Keto Chicken Marsala is a low-carb, gluten-free version of the classic Italian dish. It is a rich and savoury meal that combines chicken and mushrooms in a slightly thick, creamy sauce. The dish is cooked in one pan and takes about 20-30 minutes to prepare. The nutritional information for this recipe will be provided per serving, assuming four servings per recipe.

Ingredients and Their Nutritional Content

Chicken

Chicken is a good source of protein and contains various vitamins and minerals, including B vitamins (niacin, vitamin B6, and pantothenic acid), selenium, and phosphorus.

Black Pepper

Black pepper contains an active compound called piperine, which gives it a sharp flavour and potential health benefits, including potential improvements in gut health and nutrient absorption.

Pink Himalayan Sea Salt

Himalayan salt contains various minerals, including sodium, calcium, potassium, and magnesium. It also has a unique flavour due to its mineral content.

Garlic Powder

Garlic powder is made from dehydrated garlic and is used to add flavour to dishes. Garlic offers potential health benefits due to its organosulfur compounds, which have been linked to improved heart health and a lower risk of certain cancers.

Onion Powder

Onion powder is made from dehydrated onions and is used to add savoury flavour to dishes. Onions are rich in antioxidants and offer potential health benefits, including improved heart health and better blood sugar control.

Ghee

Ghee is a type of clarified butter that has had the milk solids removed, giving it a higher smoke point and a longer shelf life. It is commonly used in Indian cuisine and offers various potential health benefits, including improved digestion and reduced inflammation.

Butter

Butter is made from cow's milk and is a good source of fat-soluble vitamins (A, D, E, and K). It also contains conjugated linoleic acid (CLA), a fatty acid that may offer health benefits.

Cremini Mushrooms

Cremini mushrooms, also known as baby bella mushrooms, are a good source of B vitamins, selenium, potassium, and phosphorus. They also contain antioxidants and various other nutrients, offering potential health benefits.

Shallots

Shallots are a type of onion with a milder flavour. They contain various antioxidants and offer potential health benefits, including improved heart health and better blood sugar control.

Marsala Cooking Wine

Marsala cooking wine is a fortified wine made in Sicily, Italy. It is used to add a unique flavour to dishes and contains a small number of carbs, with approximately 4 grams of carbs per 3 tablespoons.

Chicken Broth

Chicken broth is made by simmering chicken bones and vegetables, releasing nutrients and creating a flavourful liquid. It is a good source of various nutrients, including protein, vitamins, and minerals.

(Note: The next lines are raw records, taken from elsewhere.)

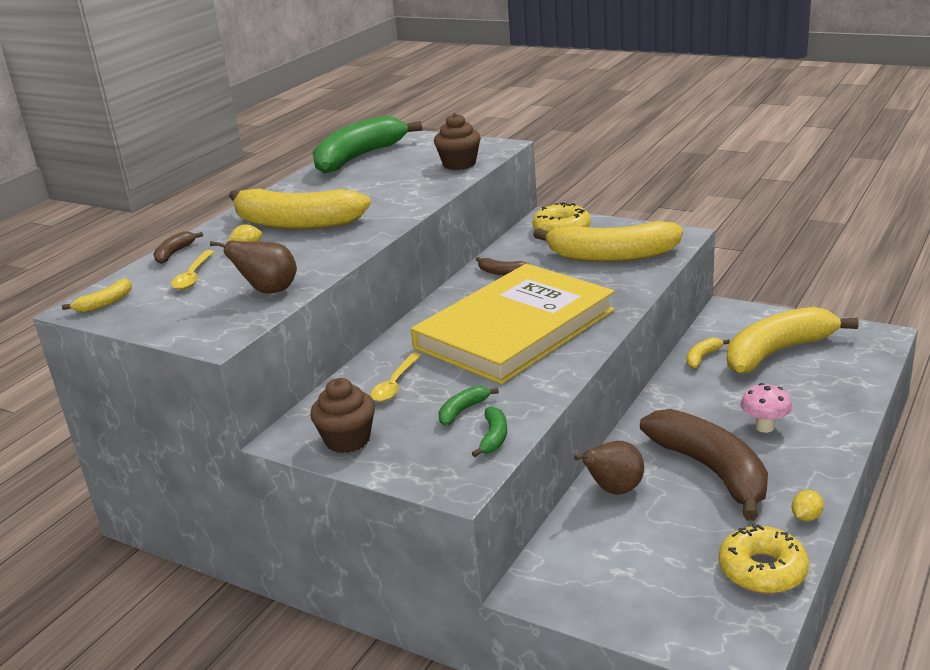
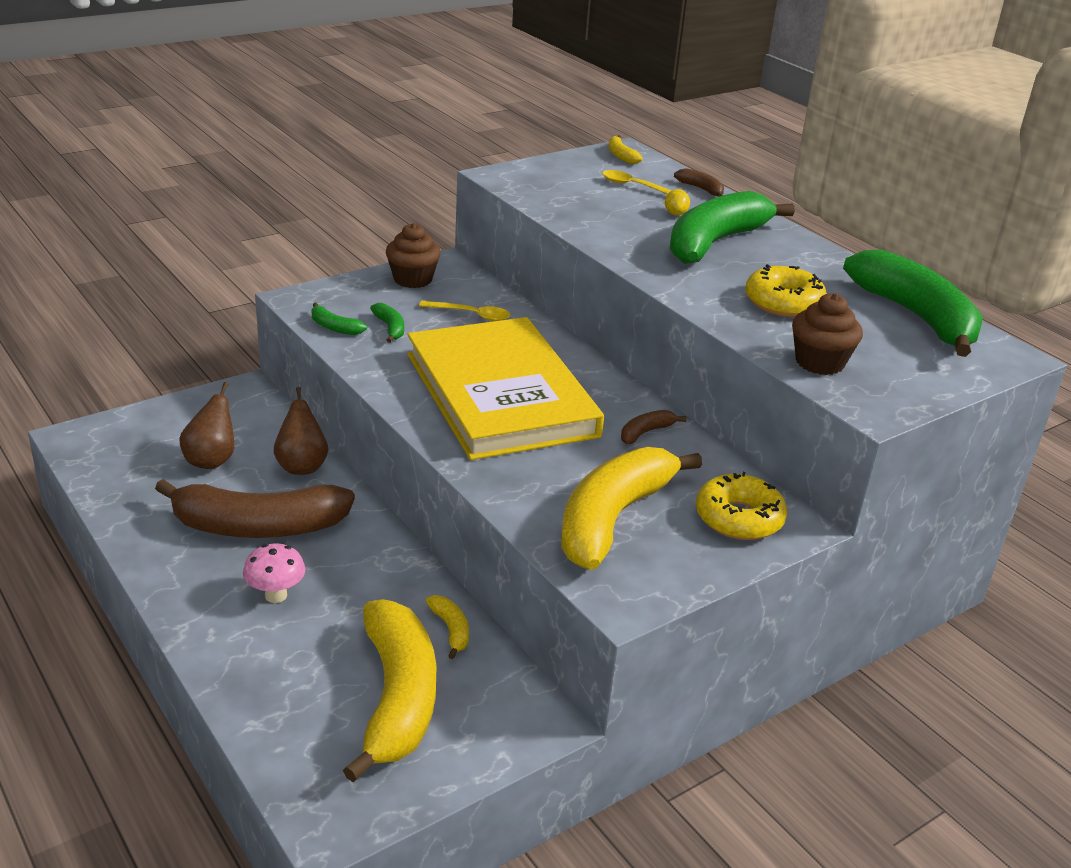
camera: 110 degrees right, 5 degrees up
(269, 291) = (562, 203): brown pear -> brown pear (211, 460)
(296, 223) = (715, 242): yellow banana -> green banana
(395, 384) = (471, 315): yellow spoon -> yellow spoon turned 150 degrees clockwise
(762, 570) = (121, 487): yellow donut -> yellow donut (783, 303)
(806, 517) = (136, 542): yellow lemon -> none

Heavy Cream or Heavy Whipping Cream

Heavy cream and heavy whipping cream are high-fat dairy products used to add richness and creaminess to dishes. They are good sources of fat-soluble vitamins and contain conjugated linoleic acid (CLA), which may offer health benefits.

Parsley

Parsley is an herb commonly used to add flavour and colour to dishes. It contains vitamins K, C, and A, as well as various antioxidants, offering potential health benefits.

Basil

Basil is an herb with a distinct flavour and aroma. It contains various antioxidants and offers potential health benefits, including improved heart health and protection against certain types of cancer.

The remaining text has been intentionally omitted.